Cost-Benefit Analysis of Appointment-Based Medication Synchronization in the Community Pharmacy

Qaashif Panjwani, Mercer University College of Pharmacy

The U.S. healthcare system incurred a cost of approximately $2.7 trillion in 2010, which accounted for nearly 17.9% of the gross domestic product. Of the total healthcare expenditure, nearly 30% has been identified as wasteful expense such as hospitalization due to medication non-adherence. Non-adherence to medications is suggested to lead to billions of dollars in avoidable direct medical costs. [1]

Cost-Benefit of Appointment-Based Medication Synchronization in the Community Pharmacy [2]
Design Modeling study
Objective To evaluate the cost-benefit of appointment-based medication synchronization (ABMS) offered in community pharmacies
Model Groups Patients enrolled in ABMS vs. standard community pharmacy
Methods The patients included in the model received two refills or more in the past six months for at least one of the following medications: angiotensin-converting enzyme inhibitors (ACE-Is), angiotensin-receptor blockers (ARBs), beta-blockers (BBs), dihydropyridine calcium channel blockers (DCCBs), thiazide diuretics, metformin, and statins. The patients who were in the ABMS program were matched based on prior adherence, medication class, age, gender, and geographic region. The benefit-cost ratio that was determined was the total disease-specific direct medical cost saved due to improved medication adherence associated with ABMS/ total medication cost added due to improved medication adherence associated with ABMS. The proportion of days covered (PDC) was utilized to assess adherence to medications. The PDC was stratified into 5 strata including: (1% – 20%), (21% – 40%), (41% – 60%), (61% – 80%), and (81% – 100%). The medical costs were determined by assigning the specific medications to a particular disease state where the ACE-Is, ARBs, thiazide diuretics, and BBs were assigned to hypertension, metformin was assigned to diabetes, and statins were assigned to hyperlipidemia.
Duration 1-year time horizon
Primary Outcome Measure Benefit-cost ratios for ABMS from the payer perspective
Input and Sensitivity analysis
Model Parameter Base-case Sensitivity analysis
Cost associated with ABMS Medication cost average wholesale price (AWP) – 70% VA drug pricing; AWP; AWP – 50%; AWP – 30%
No patient copay Patient copay of $5 or $10
Reimbursement for ABMS services Annual reimbursement per patient of: $100, $150, $200
Effectiveness of ABMS Increase in percent adherence: 18.4% to 34.7% Adherence varied ± 20%
Odds of adherence with ABMS compared to standard: 2.3 to 3.6 Adherence varied ± 20%
Medical cost by adherence level Average per-patient annual medical saving associated with adherence: $655 to $3019 Adherence varied ± 20%
Medication class Pharmacy practice Drug cost ($) Medical cost ($) Savings per dollar spent on drugs ($)
Metformin Control 185.78 10,747.22
ABMS 231.21 9,068.29 36.96
Thiazide diuretics Control 104.61 9,203.51
ABMS 133.58 9167.22 1.25
Statins Control 395.20 7482.76
ABMS 479.63 6573.25 10.77
ACE-I and ARBs Control 128.59 9067.49
ABMS 141.09 9045.94 1.72
Beta-blockers Control 173.22 9226.99
ABMS 206.37 9109.96 3.53
DCCBs Control 159.27 9228.05
ABMS 195.98 9113.21 3.13
Study Author Conclusions This is the first study to evaluate the cost-benefit of ABMS in community pharmacies. The results indicated that ABMS offers payers a positive return on investment.

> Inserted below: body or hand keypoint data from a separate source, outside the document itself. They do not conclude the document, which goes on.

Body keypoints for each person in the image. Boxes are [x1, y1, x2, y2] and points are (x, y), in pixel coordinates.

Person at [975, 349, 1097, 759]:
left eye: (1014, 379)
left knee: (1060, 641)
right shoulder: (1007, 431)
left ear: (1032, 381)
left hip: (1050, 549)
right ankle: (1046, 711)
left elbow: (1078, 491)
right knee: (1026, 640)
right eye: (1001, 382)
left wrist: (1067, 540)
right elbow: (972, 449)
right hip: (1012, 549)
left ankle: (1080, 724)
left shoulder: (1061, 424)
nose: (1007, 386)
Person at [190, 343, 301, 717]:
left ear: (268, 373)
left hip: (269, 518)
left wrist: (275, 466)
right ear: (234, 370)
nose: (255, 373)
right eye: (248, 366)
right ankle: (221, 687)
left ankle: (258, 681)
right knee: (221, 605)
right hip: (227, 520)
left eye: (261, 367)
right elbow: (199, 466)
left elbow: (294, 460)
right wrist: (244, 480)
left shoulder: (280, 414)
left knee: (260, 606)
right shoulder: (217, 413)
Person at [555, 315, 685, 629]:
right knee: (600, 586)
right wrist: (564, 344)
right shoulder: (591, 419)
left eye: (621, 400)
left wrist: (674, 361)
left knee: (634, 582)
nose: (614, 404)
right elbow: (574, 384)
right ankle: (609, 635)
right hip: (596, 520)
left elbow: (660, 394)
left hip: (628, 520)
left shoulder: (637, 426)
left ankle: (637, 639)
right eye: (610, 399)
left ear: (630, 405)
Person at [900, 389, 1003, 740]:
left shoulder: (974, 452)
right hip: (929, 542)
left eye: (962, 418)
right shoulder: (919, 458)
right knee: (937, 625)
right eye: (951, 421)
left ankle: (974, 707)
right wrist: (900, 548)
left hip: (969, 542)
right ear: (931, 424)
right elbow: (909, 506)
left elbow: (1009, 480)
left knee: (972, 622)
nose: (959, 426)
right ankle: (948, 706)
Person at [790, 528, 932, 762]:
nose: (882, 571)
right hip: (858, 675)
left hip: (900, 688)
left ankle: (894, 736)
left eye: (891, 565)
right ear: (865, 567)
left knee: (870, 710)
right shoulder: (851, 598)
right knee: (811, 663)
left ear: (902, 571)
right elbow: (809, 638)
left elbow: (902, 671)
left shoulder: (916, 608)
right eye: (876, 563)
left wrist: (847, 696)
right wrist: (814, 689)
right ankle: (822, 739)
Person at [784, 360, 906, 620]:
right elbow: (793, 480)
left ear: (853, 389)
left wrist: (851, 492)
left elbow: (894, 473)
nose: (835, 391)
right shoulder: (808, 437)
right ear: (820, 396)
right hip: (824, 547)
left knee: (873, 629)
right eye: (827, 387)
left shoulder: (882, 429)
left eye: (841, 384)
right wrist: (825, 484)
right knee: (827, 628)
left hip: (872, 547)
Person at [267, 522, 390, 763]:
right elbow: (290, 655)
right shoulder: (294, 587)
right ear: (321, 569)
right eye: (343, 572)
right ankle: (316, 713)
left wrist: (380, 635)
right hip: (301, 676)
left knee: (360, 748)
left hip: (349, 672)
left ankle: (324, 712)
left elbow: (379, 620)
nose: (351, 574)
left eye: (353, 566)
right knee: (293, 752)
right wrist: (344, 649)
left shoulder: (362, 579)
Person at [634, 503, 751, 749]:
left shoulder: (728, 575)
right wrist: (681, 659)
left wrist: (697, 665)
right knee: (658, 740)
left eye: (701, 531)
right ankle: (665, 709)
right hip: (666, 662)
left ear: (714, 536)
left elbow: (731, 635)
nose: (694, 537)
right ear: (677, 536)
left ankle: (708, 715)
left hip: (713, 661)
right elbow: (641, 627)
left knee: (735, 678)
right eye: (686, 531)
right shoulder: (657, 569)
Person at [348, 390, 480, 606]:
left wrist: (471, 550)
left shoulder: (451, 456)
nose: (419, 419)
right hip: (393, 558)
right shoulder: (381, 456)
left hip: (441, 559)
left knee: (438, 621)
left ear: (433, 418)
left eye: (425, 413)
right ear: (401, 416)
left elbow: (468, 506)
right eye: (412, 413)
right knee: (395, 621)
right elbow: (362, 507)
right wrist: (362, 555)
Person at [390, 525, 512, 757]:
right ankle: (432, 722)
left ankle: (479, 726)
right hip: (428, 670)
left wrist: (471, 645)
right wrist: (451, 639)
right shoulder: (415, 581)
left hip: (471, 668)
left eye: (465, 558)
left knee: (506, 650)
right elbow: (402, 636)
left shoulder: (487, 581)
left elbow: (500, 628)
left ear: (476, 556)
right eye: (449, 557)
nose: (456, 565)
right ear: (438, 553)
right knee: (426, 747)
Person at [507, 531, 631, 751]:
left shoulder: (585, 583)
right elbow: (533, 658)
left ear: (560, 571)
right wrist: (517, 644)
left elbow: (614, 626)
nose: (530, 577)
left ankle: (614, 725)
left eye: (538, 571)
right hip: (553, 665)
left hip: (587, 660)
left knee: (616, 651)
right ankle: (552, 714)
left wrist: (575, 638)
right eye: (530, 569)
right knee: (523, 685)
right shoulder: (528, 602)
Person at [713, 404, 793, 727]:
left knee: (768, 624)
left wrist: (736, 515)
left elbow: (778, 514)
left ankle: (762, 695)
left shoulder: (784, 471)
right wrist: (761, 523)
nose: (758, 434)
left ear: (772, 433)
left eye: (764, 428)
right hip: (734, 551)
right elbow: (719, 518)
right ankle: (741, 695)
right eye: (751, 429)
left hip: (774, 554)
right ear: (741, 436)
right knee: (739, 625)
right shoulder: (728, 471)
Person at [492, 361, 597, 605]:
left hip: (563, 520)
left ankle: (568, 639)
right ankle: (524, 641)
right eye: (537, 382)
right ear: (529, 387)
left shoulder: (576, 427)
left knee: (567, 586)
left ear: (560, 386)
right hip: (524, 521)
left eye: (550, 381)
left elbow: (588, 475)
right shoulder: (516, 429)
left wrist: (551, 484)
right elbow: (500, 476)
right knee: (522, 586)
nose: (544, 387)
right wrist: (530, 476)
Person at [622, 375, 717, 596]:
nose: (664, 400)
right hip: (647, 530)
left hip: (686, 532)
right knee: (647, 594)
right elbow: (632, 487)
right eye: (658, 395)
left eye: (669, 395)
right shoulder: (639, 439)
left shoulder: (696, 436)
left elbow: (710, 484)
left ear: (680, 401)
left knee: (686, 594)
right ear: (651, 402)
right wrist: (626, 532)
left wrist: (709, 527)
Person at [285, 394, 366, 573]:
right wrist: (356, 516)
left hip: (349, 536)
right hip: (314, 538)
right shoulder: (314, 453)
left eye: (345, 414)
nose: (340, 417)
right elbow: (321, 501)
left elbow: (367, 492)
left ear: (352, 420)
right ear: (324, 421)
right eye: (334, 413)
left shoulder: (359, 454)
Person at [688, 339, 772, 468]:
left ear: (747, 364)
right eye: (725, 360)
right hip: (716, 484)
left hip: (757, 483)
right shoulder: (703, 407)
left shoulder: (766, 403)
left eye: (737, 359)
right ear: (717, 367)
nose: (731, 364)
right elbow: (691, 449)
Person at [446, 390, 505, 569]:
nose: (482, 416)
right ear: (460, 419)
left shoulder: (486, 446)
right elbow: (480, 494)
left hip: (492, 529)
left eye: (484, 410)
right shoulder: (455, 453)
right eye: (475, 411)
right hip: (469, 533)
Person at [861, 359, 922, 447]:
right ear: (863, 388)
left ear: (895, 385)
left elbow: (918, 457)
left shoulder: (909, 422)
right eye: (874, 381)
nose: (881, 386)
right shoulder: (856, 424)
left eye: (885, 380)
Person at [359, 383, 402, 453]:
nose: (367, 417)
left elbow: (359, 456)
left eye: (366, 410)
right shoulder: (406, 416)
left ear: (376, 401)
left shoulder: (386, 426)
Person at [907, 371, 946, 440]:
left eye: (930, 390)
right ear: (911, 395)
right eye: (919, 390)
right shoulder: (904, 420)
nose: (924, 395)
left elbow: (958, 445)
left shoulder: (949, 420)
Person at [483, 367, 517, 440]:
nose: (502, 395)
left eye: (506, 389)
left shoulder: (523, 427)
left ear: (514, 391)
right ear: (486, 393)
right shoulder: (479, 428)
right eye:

Although further research is needed to evaluate the long-term costs and outcomes of ABMS, payer partnerships with pharmacies offering ABMS may improve patient outcomes in a cost-beneficial manner.

This study pioneered the value determination of ABMS within the community setting. Limitations include over-simplification of the cost inputs for direct medical costs associated with non-adherence per medication. The direct medical costs associated with non-adherence came from a single observational trial. The observational trial did not take in to account prior adherence levels which potentially overestimates the correlation between medication adherence and lower healthcare costs. Lastly, the study was conducted only for over a 1-year time horizon, which is not long enough as patients can endure many complications decades down the line thereby further increasing direct medical costs. Along with future complications, adherence levels tend to change when comparing patients’ adherence the first year versus twenty years later.

  1. Iuga AO, Mcguire MJ. Adherence and health care costs. Risk Manag Healthc Policy. 2014;7:35-44.
  2. Holdford D, Saxena K. Impact of Appointment-Based Medication Synchronization on Existing Users of Chronic Medications. J Manag Care Spec Pharm. 2015;21(8):662-9.